Ao nível internacional, Lula tem sido o principal ponto de apoio do imperialismo estadunidense na América Latina. Ele é elogiado por George Bush, o sanguinário carniceiro do Iraque. No Haiti, um corpo expedicionário brasileiro disfarçado como “forças do mantenimento da paz” da ONU atua como tropas mercenárias dos EUA para  manter uma ocupação colonial da primeira república negra do mundo. Em julho do ano passado, militares brasileiros da MINUSTAH realizaram uma investida na favela Cité Soleil, assassinando no mínimo 19 moradores. Recentemente, logo após a intensificação das incursões da MINUSTAH, houve protestos de estudantes na capital haitiana, Port-au-Prince, exigindo a saída da ONU. A LQB tem lutado insistentemente pela expulsão das tropas brasileiras de ocupação do Haiti.

Também defendemos o direito da Bolívia de expropriar as instalações no país vizinho da Petrobras, empresa capitalista multinacional com sede no Brasil e a maioria de suas ações adquiridas por acionistas da Bolsa de Valores de Nova Iorque. O Lula, embora, diante do anúncio pelo ministro boliviano de minas e energia do repasse de duas refinarias empossadas da Petrobras a prestadores de serviços, respondeu assim: “Eu tenho a nítida noção da supremacia brasileira diante da Bolívia.... Quando conversei com o Evo Morales [presidente da Bolívia], eu peguei o mapa da América do Sul e mostrei a situação da Bolívia, onde estava a Venezuela. Eu disse ‘não adianta colocar a espada na minha cabeça, se eu não quiser o gás de vocês, vocês vão sofrer mais que nós’” (Folha de S. Paulo, 18 de setembro). Foi a resposta de um mandatário capitalista de um país que pretende ser superpotência regional. Devido à ameaça de Lula, a medida foi cancelada e o ministro boliviano defenestrado. 
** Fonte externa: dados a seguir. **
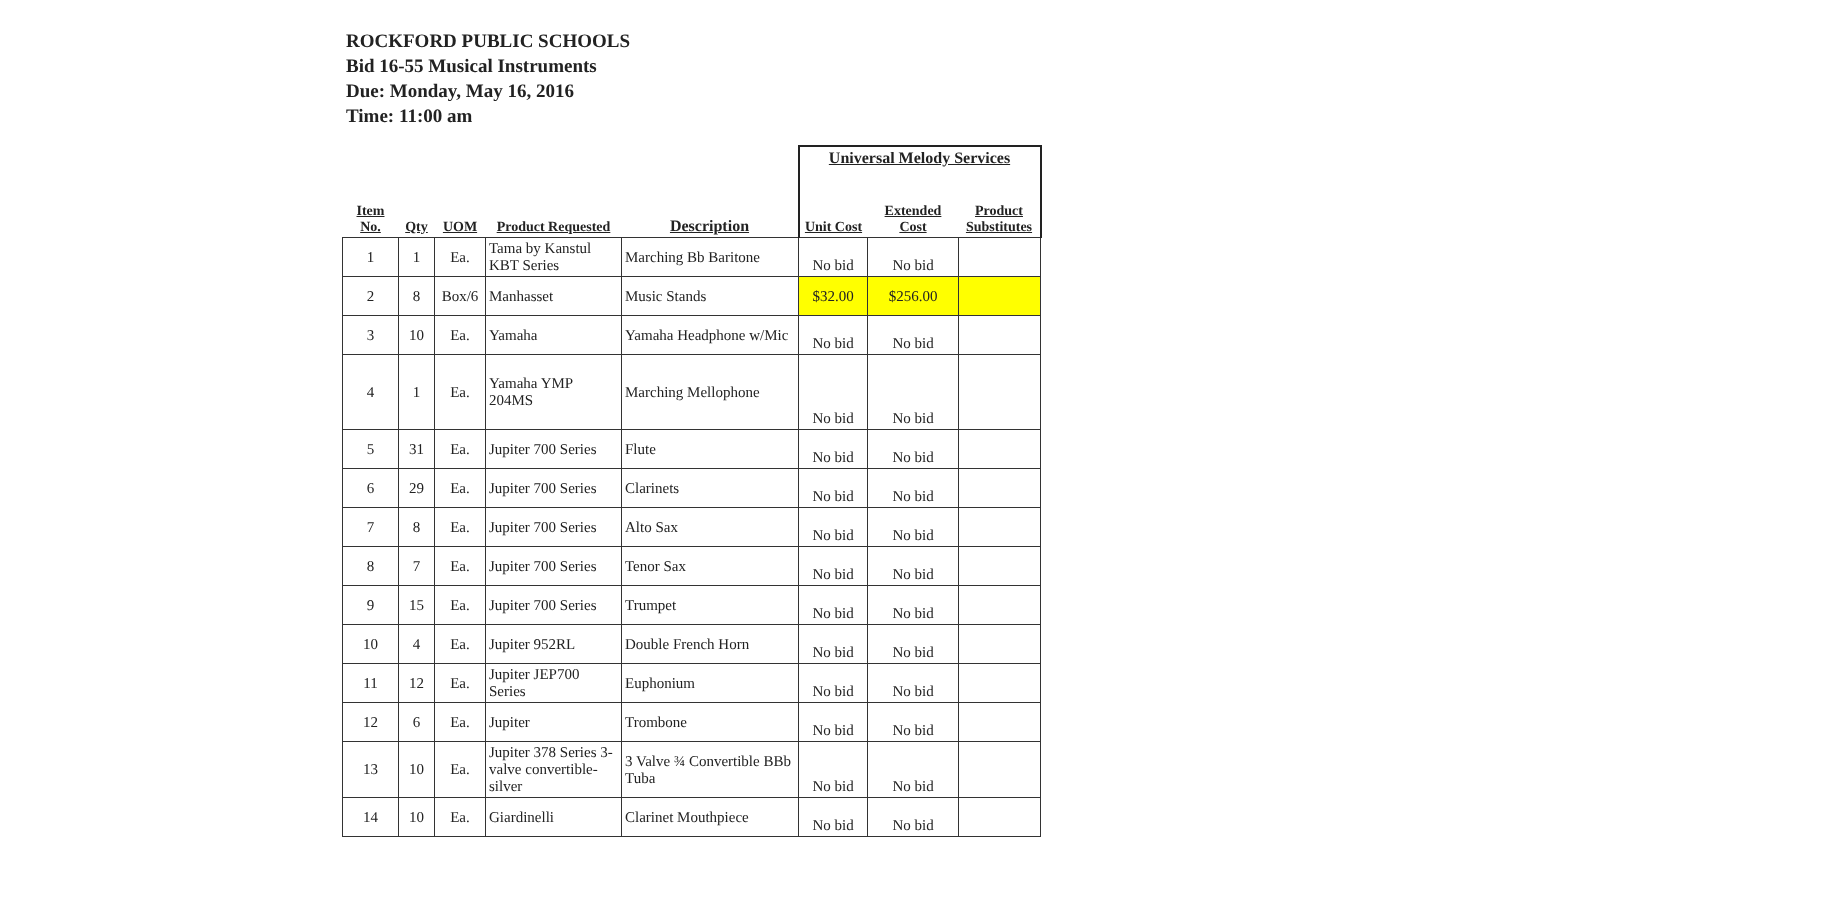ROCKFORD PUBLIC SCHOOLS
Bid 16-55 Musical Instruments
Due: Monday, May 16, 2016
Time: 11:00 am
| | | | | | Universal Melody Services | | |
| Item No. | Qty | UOM | Product Requested | Description | Unit Cost | Extended Cost | Product Substitutes |
| 1 | 1 | Ea. | Tama by Kanstul KBT Series | Marching Bb Baritone | No bid | No bid | |
| 2 | 8 | Box/6 | Manhasset | Music Stands | $32.00 | $256.00 | |
| 3 | 10 | Ea. | Yamaha | Yamaha Headphone w/Mic | No bid | No bid | |
| 4 | 1 | Ea. | Yamaha YMP 204MS | Marching Mellophone | No bid | No bid | |
| 5 | 31 | Ea. | Jupiter 700 Series | Flute | No bid | No bid | |
| 6 | 29 | Ea. | Jupiter 700 Series | Clarinets | No bid | No bid | |
| 7 | 8 | Ea. | Jupiter 700 Series | Alto Sax | No bid | No bid | |
| 8 | 7 | Ea. | Jupiter 700 Series | Tenor Sax | No bid | No bid | |
| 9 | 15 | Ea. | Jupiter 700 Series | Trumpet | No bid | No bid | |
| 10 | 4 | Ea. | Jupiter 952RL | Double French Horn | No bid | No bid | |
| 11 | 12 | Ea. | Jupiter JEP700 Series | Euphonium | No bid | No bid | |
| 12 | 6 | Ea. | Jupiter | Trombone | No bid | No bid | |
| 13 | 10 | Ea. | Jupiter 378 Series 3-valve convertible-silver | 3 Valve ¾ Convertible BBb Tuba | No bid | No bid | |
| 14 | 10 | Ea. | Giardinelli | Clarinet Mouthpiece | No bid | No bid | |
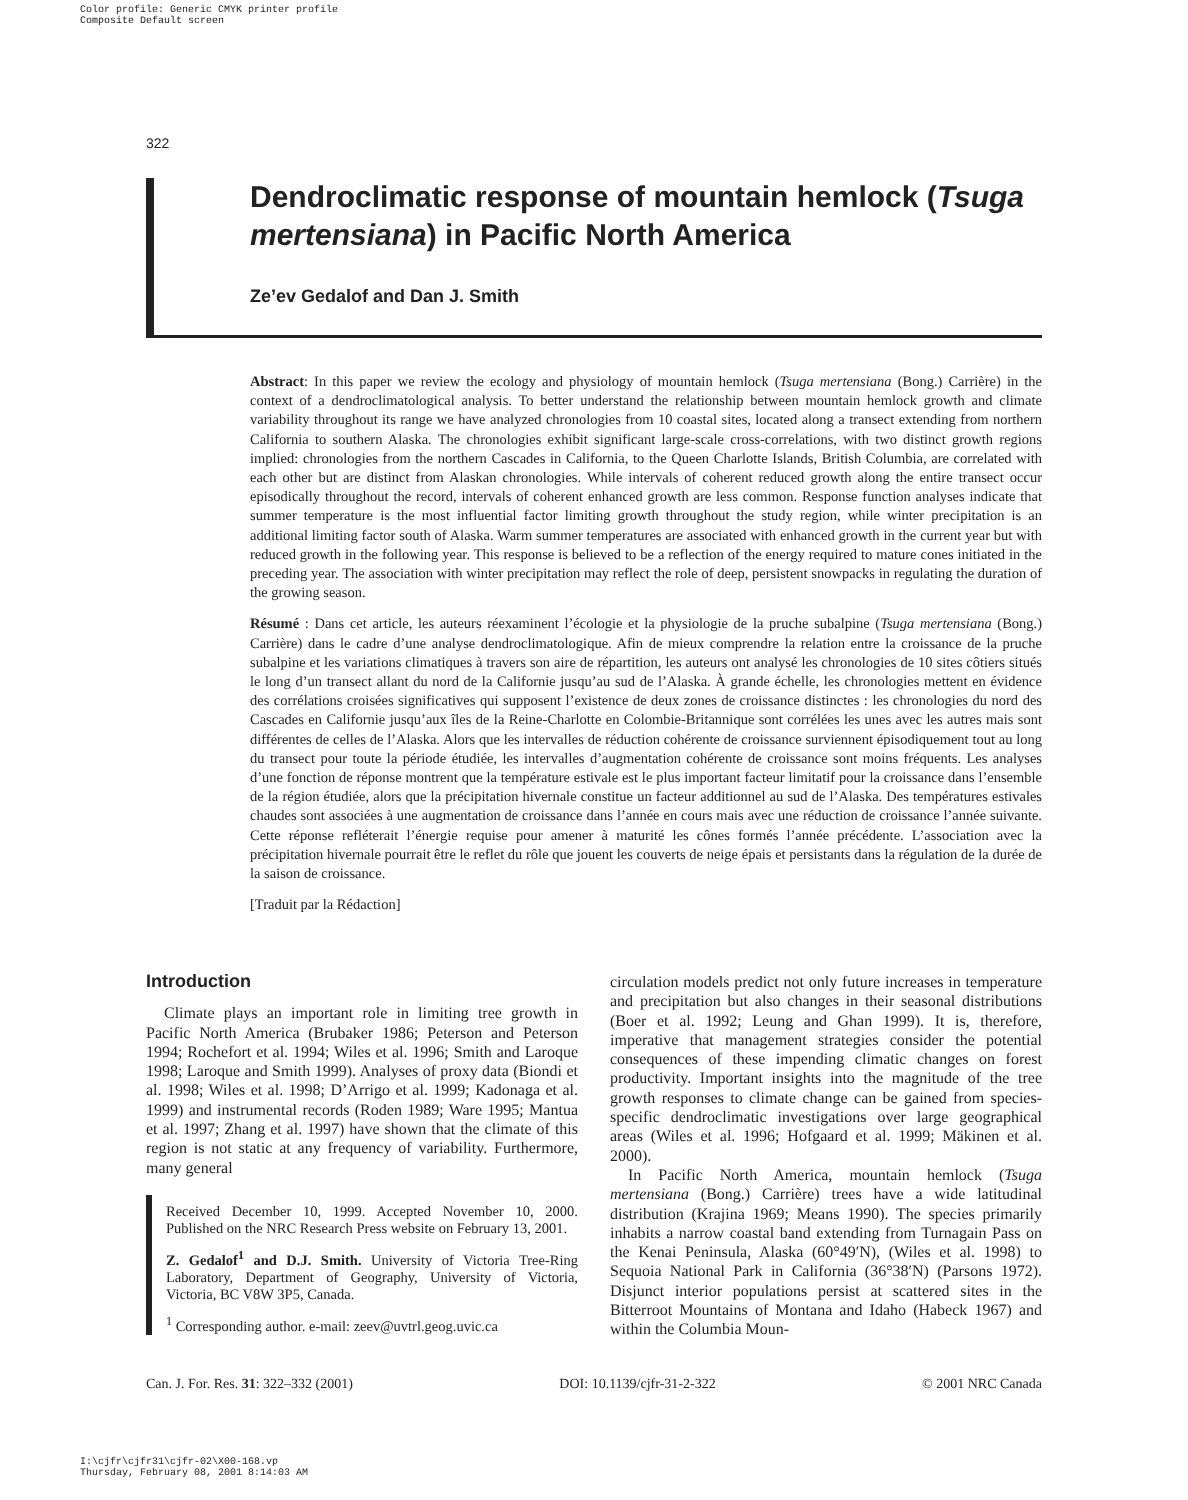Color profile: Generic CMYK printer profile
Composite Default screen
322
Dendroclimatic response of mountain hemlock (Tsuga mertensiana) in Pacific North America
Ze’ev Gedalof and Dan J. Smith
Abstract: In this paper we review the ecology and physiology of mountain hemlock (Tsuga mertensiana (Bong.) Carrière) in the context of a dendroclimatological analysis. To better understand the relationship between mountain hemlock growth and climate variability throughout its range we have analyzed chronologies from 10 coastal sites, located along a transect extending from northern California to southern Alaska. The chronologies exhibit significant large-scale cross-correlations, with two distinct growth regions implied: chronologies from the northern Cascades in California, to the Queen Charlotte Islands, British Columbia, are correlated with each other but are distinct from Alaskan chronologies. While intervals of coherent reduced growth along the entire transect occur episodically throughout the record, intervals of coherent enhanced growth are less common. Response function analyses indicate that summer temperature is the most influential factor limiting growth throughout the study region, while winter precipitation is an additional limiting factor south of Alaska. Warm summer temperatures are associated with enhanced growth in the current year but with reduced growth in the following year. This response is believed to be a reflection of the energy required to mature cones initiated in the preceding year. The association with winter precipitation may reflect the role of deep, persistent snowpacks in regulating the duration of the growing season.
Résumé : Dans cet article, les auteurs réexaminent l’écologie et la physiologie de la pruche subalpine (Tsuga mertensiana (Bong.) Carrière) dans le cadre d’une analyse dendroclimatologique. Afin de mieux comprendre la relation entre la croissance de la pruche subalpine et les variations climatiques à travers son aire de répartition, les auteurs ont analysé les chronologies de 10 sites côtiers situés le long d’un transect allant du nord de la Californie jusqu’au sud de l’Alaska. À grande échelle, les chronologies mettent en évidence des corrélations croisées significatives qui supposent l’existence de deux zones de croissance distinctes : les chronologies du nord des Cascades en Californie jusqu’aux îles de la Reine-Charlotte en Colombie-Britannique sont corrélées les unes avec les autres mais sont différentes de celles de l’Alaska. Alors que les intervalles de réduction cohérente de croissance surviennent épisodiquement tout au long du transect pour toute la période étudiée, les intervalles d’augmentation cohérente de croissance sont moins fréquents. Les analyses d’une fonction de réponse montrent que la température estivale est le plus important facteur limitatif pour la croissance dans l’ensemble de la région étudiée, alors que la précipitation hivernale constitue un facteur additionnel au sud de l’Alaska. Des températures estivales chaudes sont associées à une augmentation de croissance dans l’année en cours mais avec une réduction de croissance l’année suivante. Cette réponse refléterait l’énergie requise pour amener à maturité les cônes formés l’année précédente. L’association avec la précipitation hivernale pourrait être le reflet du rôle que jouent les couverts de neige épais et persistants dans la régulation de la durée de la saison de croissance.
[Traduit par la Rédaction]
Introduction
Climate plays an important role in limiting tree growth in Pacific North America (Brubaker 1986; Peterson and Peterson 1994; Rochefort et al. 1994; Wiles et al. 1996; Smith and Laroque 1998; Laroque and Smith 1999). Analyses of proxy data (Biondi et al. 1998; Wiles et al. 1998; D’Arrigo et al. 1999; Kadonaga et al. 1999) and instrumental records (Roden 1989; Ware 1995; Mantua et al. 1997; Zhang et al. 1997) have shown that the climate of this region is not static at any frequency of variability. Furthermore, many general
Received December 10, 1999. Accepted November 10, 2000. Published on the NRC Research Press website on February 13, 2001.
Z. Gedalof<sup>1</sup> and D.J. Smith. University of Victoria Tree-Ring Laboratory, Department of Geography, University of Victoria, Victoria, BC V8W 3P5, Canada.
<sup>1</sup> Corresponding author. e-mail: zeev@uvtrl.geog.uvic.ca
circulation models predict not only future increases in temperature and precipitation but also changes in their seasonal distributions (Boer et al. 1992; Leung and Ghan 1999). It is, therefore, imperative that management strategies consider the potential consequences of these impending climatic changes on forest productivity. Important insights into the magnitude of the tree growth responses to climate change can be gained from species-specific dendroclimatic investigations over large geographical areas (Wiles et al. 1996; Hofgaard et al. 1999; Mäkinen et al. 2000).
In Pacific North America, mountain hemlock (Tsuga mertensiana (Bong.) Carrière) trees have a wide latitudinal distribution (Krajina 1969; Means 1990). The species primarily inhabits a narrow coastal band extending from Turnagain Pass on the Kenai Peninsula, Alaska (60°49′N), (Wiles et al. 1998) to Sequoia National Park in California (36°38′N) (Parsons 1972). Disjunct interior populations persist at scattered sites in the Bitterroot Mountains of Montana and Idaho (Habeck 1967) and within the Columbia Moun-
Can. J. For. Res. 31: 322–332 (2001) DOI: 10.1139/cjfr-31-2-322 © 2001 NRC Canada
I:\cjfr\cjfr31\cjfr-02\X00-168.vp
Thursday, February 08, 2001 8:14:03 AM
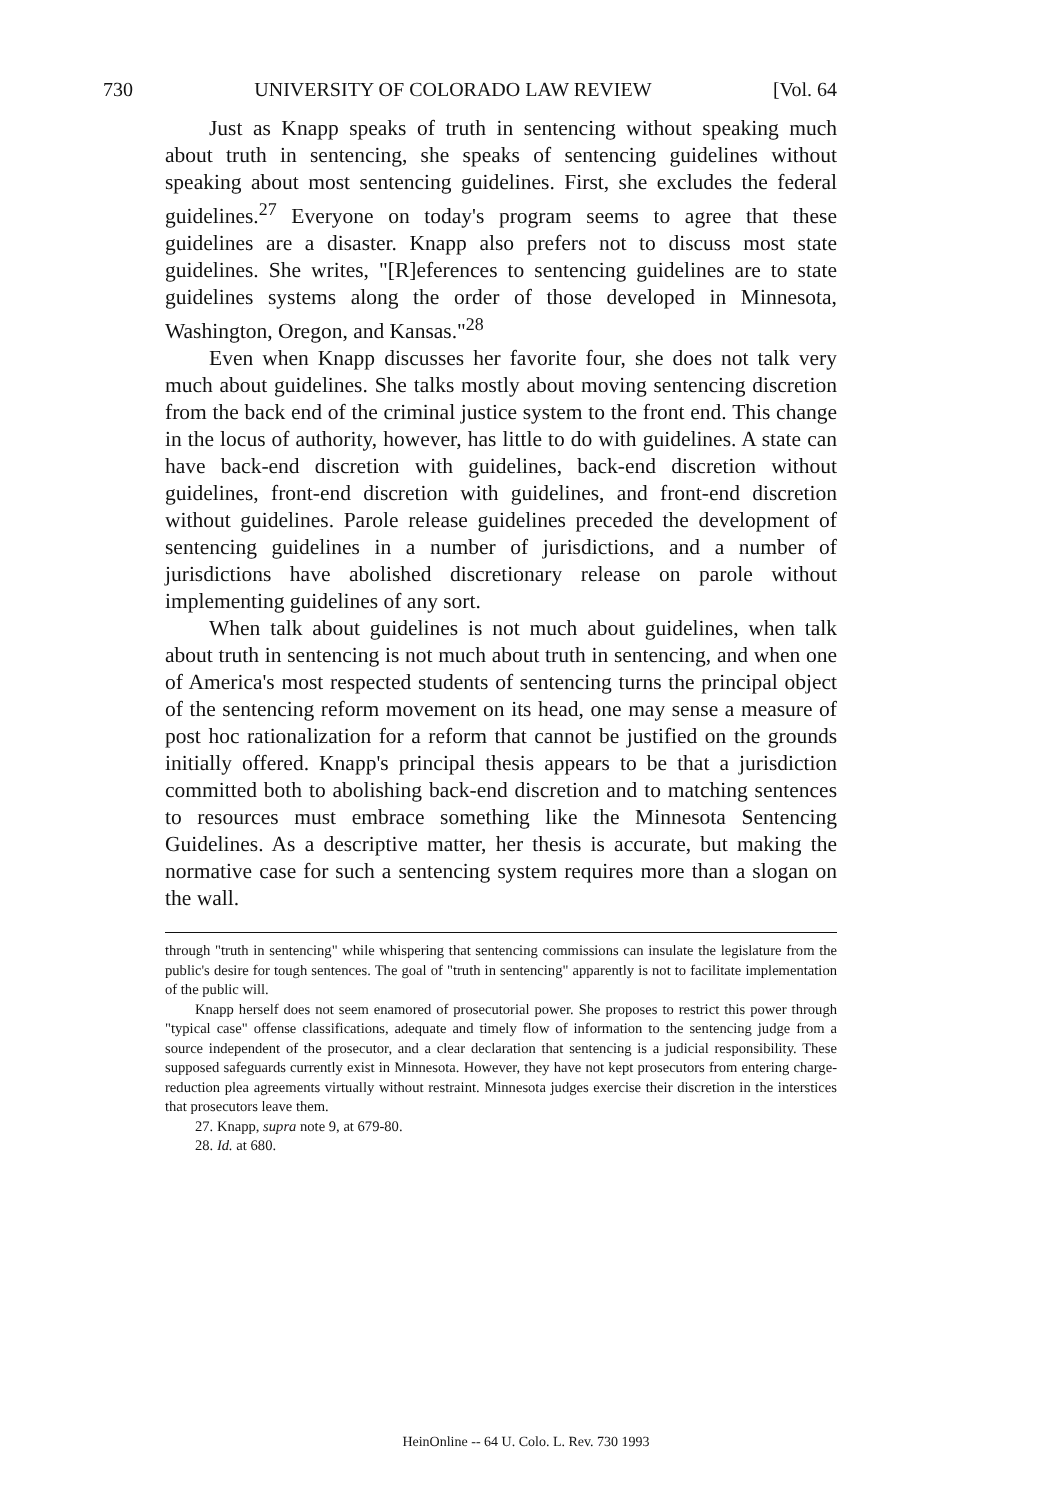730 UNIVERSITY OF COLORADO LAW REVIEW [Vol. 64
Just as Knapp speaks of truth in sentencing without speaking much about truth in sentencing, she speaks of sentencing guidelines without speaking about most sentencing guidelines. First, she excludes the federal guidelines.<sup>27</sup> Everyone on today's program seems to agree that these guidelines are a disaster. Knapp also prefers not to discuss most state guidelines. She writes, "[R]eferences to sentencing guidelines are to state guidelines systems along the order of those developed in Minnesota, Washington, Oregon, and Kansas."<sup>28</sup>
Even when Knapp discusses her favorite four, she does not talk very much about guidelines. She talks mostly about moving sentencing discretion from the back end of the criminal justice system to the front end. This change in the locus of authority, however, has little to do with guidelines. A state can have back-end discretion with guidelines, back-end discretion without guidelines, front-end discretion with guidelines, and front-end discretion without guidelines. Parole release guidelines preceded the development of sentencing guidelines in a number of jurisdictions, and a number of jurisdictions have abolished discretionary release on parole without implementing guidelines of any sort.
When talk about guidelines is not much about guidelines, when talk about truth in sentencing is not much about truth in sentencing, and when one of America's most respected students of sentencing turns the principal object of the sentencing reform movement on its head, one may sense a measure of post hoc rationalization for a reform that cannot be justified on the grounds initially offered. Knapp's principal thesis appears to be that a jurisdiction committed both to abolishing back-end discretion and to matching sentences to resources must embrace something like the Minnesota Sentencing Guidelines. As a descriptive matter, her thesis is accurate, but making the normative case for such a sentencing system requires more than a slogan on the wall.
through "truth in sentencing" while whispering that sentencing commissions can insulate the legislature from the public's desire for tough sentences. The goal of "truth in sentencing" apparently is not to facilitate implementation of the public will.
Knapp herself does not seem enamored of prosecutorial power. She proposes to restrict this power through "typical case" offense classifications, adequate and timely flow of information to the sentencing judge from a source independent of the prosecutor, and a clear declaration that sentencing is a judicial responsibility. These supposed safeguards currently exist in Minnesota. However, they have not kept prosecutors from entering charge-reduction plea agreements virtually without restraint. Minnesota judges exercise their discretion in the interstices that prosecutors leave them.
27. Knapp, supra note 9, at 679-80.
28. Id. at 680.
HeinOnline -- 64 U. Colo. L. Rev. 730 1993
Foi muito instrutiva a resposta dos candidatos da oposição frente à ação boliviana. O direitista Alckmin do PSDB caracteriza a resposta de Lula como submissa, omissa e fraca. O comentário de Heloísa Helena, candidata da Frente de Esquerda, foi do mesmo tom, ao criticar “a incompetência e irresponsabilidade do governo Lula” (Folha on line, 14 de setembro de 2006), dizendo que “faltou firmeza” por não ter insistido com Morales sobre “compensação que seria dada à indústria nacional” (reportada no site da campanha de HH, www.heloisahelena50.com.br, agora desativado).

Assim, a candidata do PSOL, PSTU e PCB criticou Lula desde a direita, por não ter sido suficientemente forte na defesa dos interesses “nacionais” do Brasil e de uma empresa multinacional! Frente a tal espetáculo, o mesmo PCB comentou de Heloísa Helena (numa resolução do dia 6 de outubro sobre o segundo turno das eleições presidenciais): “seu discurso, muitas vezes, não se diferenciou da candidatura da oposição burguesa, sobretudo nas questões internacionais”.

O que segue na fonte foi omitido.